Interatrial, interventricular, and atrioventricular septa separate the four chambers of the heart (Fig. 3.69B). The internal anatomy of each chamber is critical to its function.
In the anatomical position, the right border of the heart is formed by the right atrium. This chamber also contributes to the right portion of the heart’s anterior surface.
Blood returning to the right atrium enters through one of three vessels. These are: the superior and inferior venae cavae, which together deliver blood to the heart from the body; and the coronary sinus, which returns blood from the walls of the heart itself.
The superior vena cava enters the upper posterior portion of the right atrium, and the inferior vena cava and coronary sinus enter the lower posterior portion of the right atrium.
From the right atrium, blood passes into the right ventricle through the right atrioventricular orifice. This opening faces forward and medially and is closed during ventricular contraction by the tricuspid valve.
The interior of the right atrium is divided into two continuous spaces. Externally, this separation is indicated by a shallow, vertical groove (the sulcus terminalis cordis), which extends from the right side of the opening of the superior vena cava to the right side of the opening of the inferior vena cava. Internally, this division is indicated by the crista terminalis (Fig. 3.70), which is a smooth, muscular ridge that begins on the roof of the atrium just in front of the opening of the superior vena cava and extends down the lateral wall to the anterior lip of the inferior vena cava.
The space posterior to the crista is the sinus of venae cavae and is derived embryologically from the right horn of the sinus venosus. This component of the right atrium has smooth, thin walls, and both venae cavae empty into this space.
The space anterior to the crista, including the right auricle, is sometimes referred to as the atrium proper. This terminology is based on its origin from the embryonic primitive atrium. Its walls are covered by ridges called the musculi pectinati (pectinate muscles), which fan out from the crista like the “teeth of a comb.” These ridges are also found in the right auricle, which is an ear-like, conical, muscular pouch that externally overlaps the ascending aorta.
An additional structure in the right atrium is the opening of the coronary sinus, which receives blood from most of the cardiac veins and opens medially to the opening of the inferior vena cava. Associated with these openings are small folds of tissue derived from the valve of the embryonic sinus venosus (the valve of the coronary sinus and the valve of inferior vena cava, respectively). During development, the valve of the inferior vena cava helps direct incoming oxygenated blood through the foramen ovale and into the left atrium.

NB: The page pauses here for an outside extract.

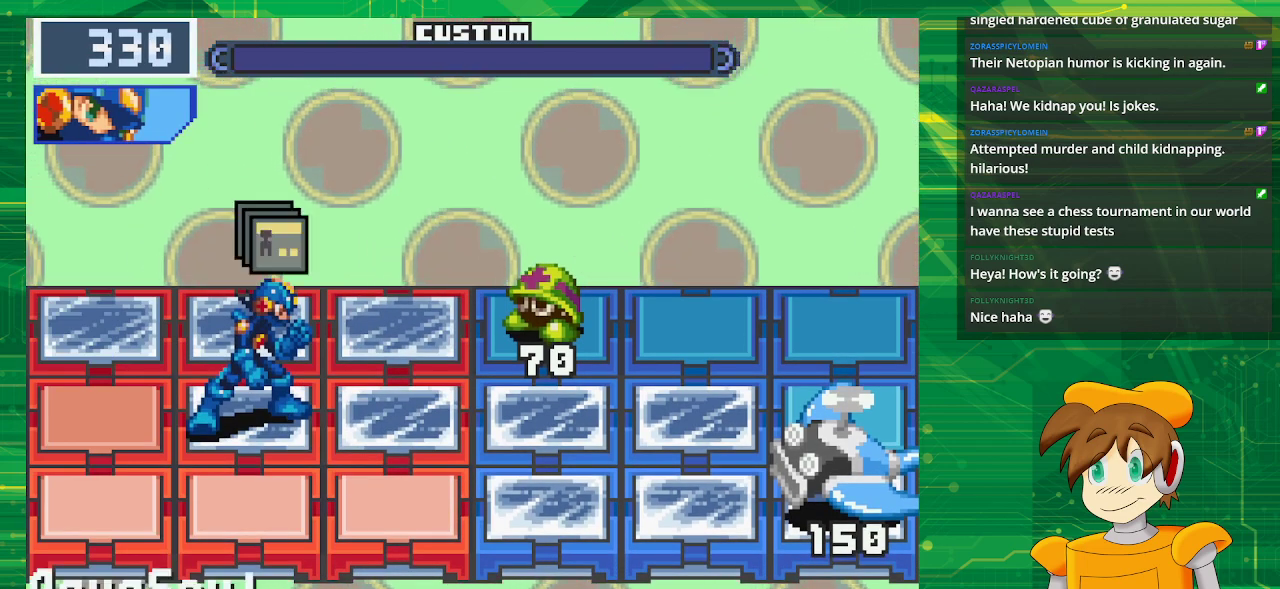
{"buttons": [], "events": [[367, "DPAD_RIGHT", "down"], [483, "DPAD_RIGHT", "up"]]}
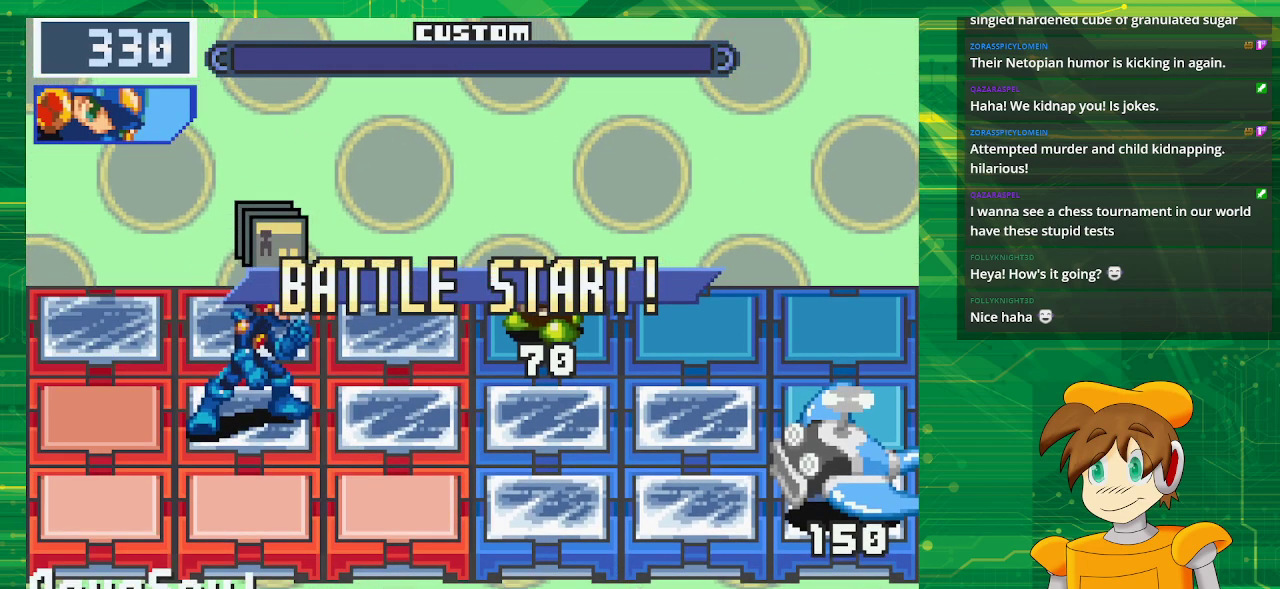
{"buttons": [], "events": [[133, "DPAD_RIGHT", "down"], [283, "DPAD_RIGHT", "up"]]}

Separating the right atrium from the left atrium is the interatrial septum, which faces forward and to the right because the left atrium lies posteriorly and to the left of the right atrium. A depression is clearly visible in the septum just above the orifice of the inferior vena cava. This is the fossa ovalis (oval fossa), with its prominent margin, the limbus fossa ovalis (border of the oval fossa).
The fossa ovalis marks the location of the embryonic foramen ovale, which is an important part of fetal circulation. The foramen ovale allows oxygenated blood entering the right atrium through the inferior vena cava to pass directly to the left atrium and so bypass the lungs, which are nonfunctional before birth.
Finally, numerous small openings—the openings of the smallest cardiac veins (the foramina of the venae cordis minimae)—are scattered along the walls of the right atrium. These are small veins that drain the myocardium directly into the right atrium.
In the anatomical position, the right ventricle forms most of the anterior surface of the heart and a portion of the diaphragmatic surface. The right atrium is to the right of the right ventricle and the right ventricle is located in front of and to the left of the right atrioventricular orifice. Blood entering the right ventricle from the right atrium therefore moves in a horizontal and forward direction.
The outflow tract of the right ventricle, which leads to the pulmonary trunk, is the conus arteriosus (infundibulum). This area has smooth walls and derives from the embryonic bulbus cordis.
The walls of the inflow portion of the right ventricle have numerous muscular, irregular structures called trabeculae carneae (Fig. 3.71). Most of these are either attached to the ventricular walls throughout their length, forming ridges, or attached at both ends, forming bridges.
A few trabeculae carneae (papillary muscles) have only one end attached to the ventricular surface, while the other end serves as the point of attachment for tendon-like fibrous cords (the chordae tendineae), which connect to the free edges of the cusps of the tricuspid valve.
There are three papillary muscles in the right ventricle. Named relative to their point of origin on the ventricular surface, they are the anterior, posterior, and septal papillary muscles:
The anterior papillary muscle is the largest and most constant papillary muscle, and arises from the anterior wall of the ventricle.
The posterior papillary muscle may consist of one, two, or three structures, with some chordae tendineae arising directly from the ventricular wall.
The septal papillary muscle is the most inconsistent papillary muscle, being either small or absent, with chordae tendineae emerging directly from the septal wall.
A single specialized trabeculum, the septomarginal trabecula (moderator band), forms a bridge between the lower portion of the interventricular septum and the base of the anterior papillary muscle. The septomarginal trabecula carries a portion of the cardiac conduction system, the right bundle of the atrioventricular bundle, to the anterior wall of the right ventricle.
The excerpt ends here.